The C$^{14}$N/C$^{15}$N Ratio in Diffuse Molecular Clouds

TL;DR

This study reports the first detection of C$^{15}$N in diffuse molecular clouds, providing a new measurement of the nitrogen isotope ratio in the local interstellar medium using archival spectral data.

Contribution

It presents the first detection and measurement of C$^{15}$N in diffuse clouds, establishing a baseline for nitrogen isotope ratios in the local interstellar medium.

Findings

C$^{15}$N detected at >4σ in three lines of sight.

Mean C$^{14}$N/C$^{15}$N ratio is 274±18.

Results consistent with previous millimeter-wave observations.

Abstract

We report the first detection of C$^{15}$N in diffuse molecular gas from a detailed examination of CN absorption lines in archival VLT/UVES spectra of stars probing local diffuse clouds. Absorption from the C$^{15}$N isotopologue is confidently detected (at $\gtrsim4\sigma$) in three out of the four directions studied and appears as a very weak feature between the main $^{12}$CN and $^{13}$CN absorption components. Column densities for each CN isotopologue are determined through profile fitting, after accounting for weak additional line-of-sight components of $^{12}$CN, which are seen in the absorption profiles of CH and CH$^+$ as well.
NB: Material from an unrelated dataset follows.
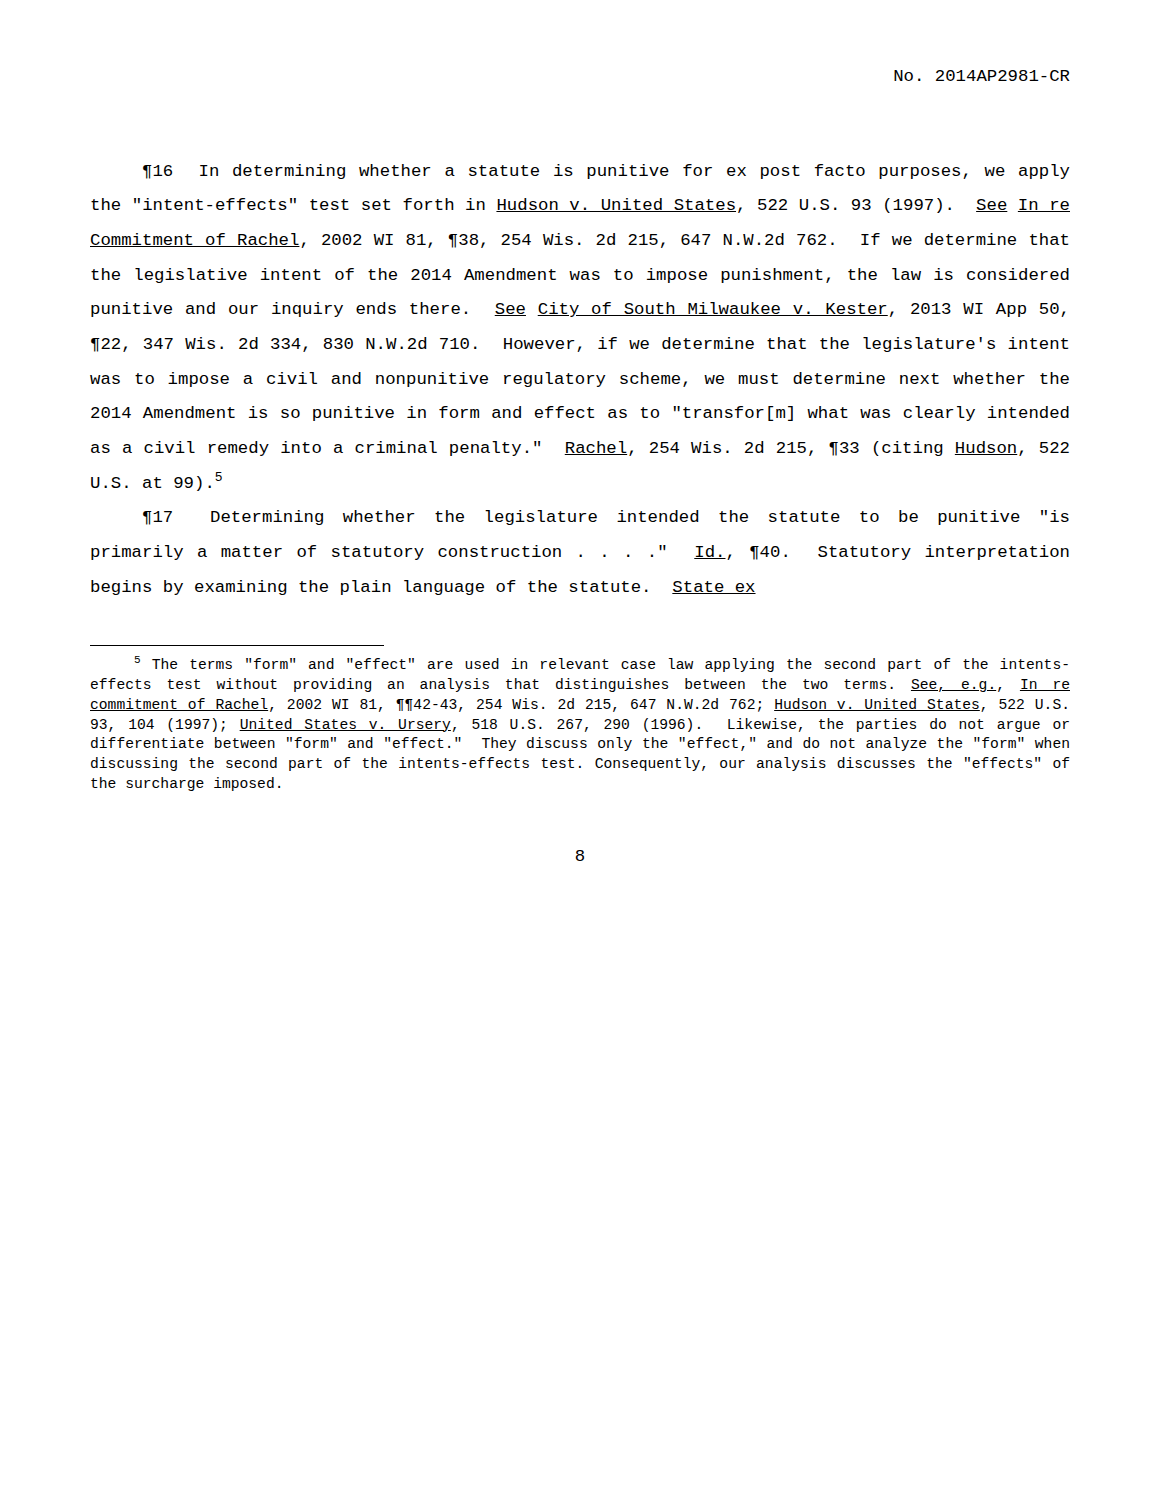No. 2014AP2981-CR
¶16 In determining whether a statute is punitive for ex post facto purposes, we apply the "intent-effects" test set forth in Hudson v. United States, 522 U.S. 93 (1997). See In re Commitment of Rachel, 2002 WI 81, ¶38, 254 Wis. 2d 215, 647 N.W.2d 762. If we determine that the legislative intent of the 2014 Amendment was to impose punishment, the law is considered punitive and our inquiry ends there. See City of South Milwaukee v. Kester, 2013 WI App 50, ¶22, 347 Wis. 2d 334, 830 N.W.2d 710. However, if we determine that the legislature's intent was to impose a civil and nonpunitive regulatory scheme, we must determine next whether the 2014 Amendment is so punitive in form and effect as to "transfor[m] what was clearly intended as a civil remedy into a criminal penalty." Rachel, 254 Wis. 2d 215, ¶33 (citing Hudson, 522 U.S. at 99).5
¶17 Determining whether the legislature intended the statute to be punitive "is primarily a matter of statutory construction . . . ." Id., ¶40. Statutory interpretation begins by examining the plain language of the statute. State ex
5 The terms "form" and "effect" are used in relevant case law applying the second part of the intents-effects test without providing an analysis that distinguishes between the two terms. See, e.g., In re commitment of Rachel, 2002 WI 81, ¶¶42-43, 254 Wis. 2d 215, 647 N.W.2d 762; Hudson v. United States, 522 U.S. 93, 104 (1997); United States v. Ursery, 518 U.S. 267, 290 (1996). Likewise, the parties do not argue or differentiate between "form" and "effect." They discuss only the "effect," and do not analyze the "form" when discussing the second part of the intents-effects test. Consequently, our analysis discusses the "effects" of the surcharge imposed.
8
The weighted mean value of C$^{14}$N/C$^{15}$N for the three sight lines with detections of C$^{15}$N is $274\pm18$. Since the diffuse molecular clouds toward our target stars have relatively high gas kinetic temperatures and relatively low visual extinctions, their C$^{14}$N/C$^{15}$N ratios should not be affected by chemical fractionation. The mean C$^{14}$N/C$^{15}$N ratio that we obtain should therefore be representative of the ambient $^{14}$N/$^{15}$N ratio in the local interstellar medium. Indeed, our mean value agrees well with that derived from millimeter-wave observations of CN, HCN, and HNC in local molecular clouds.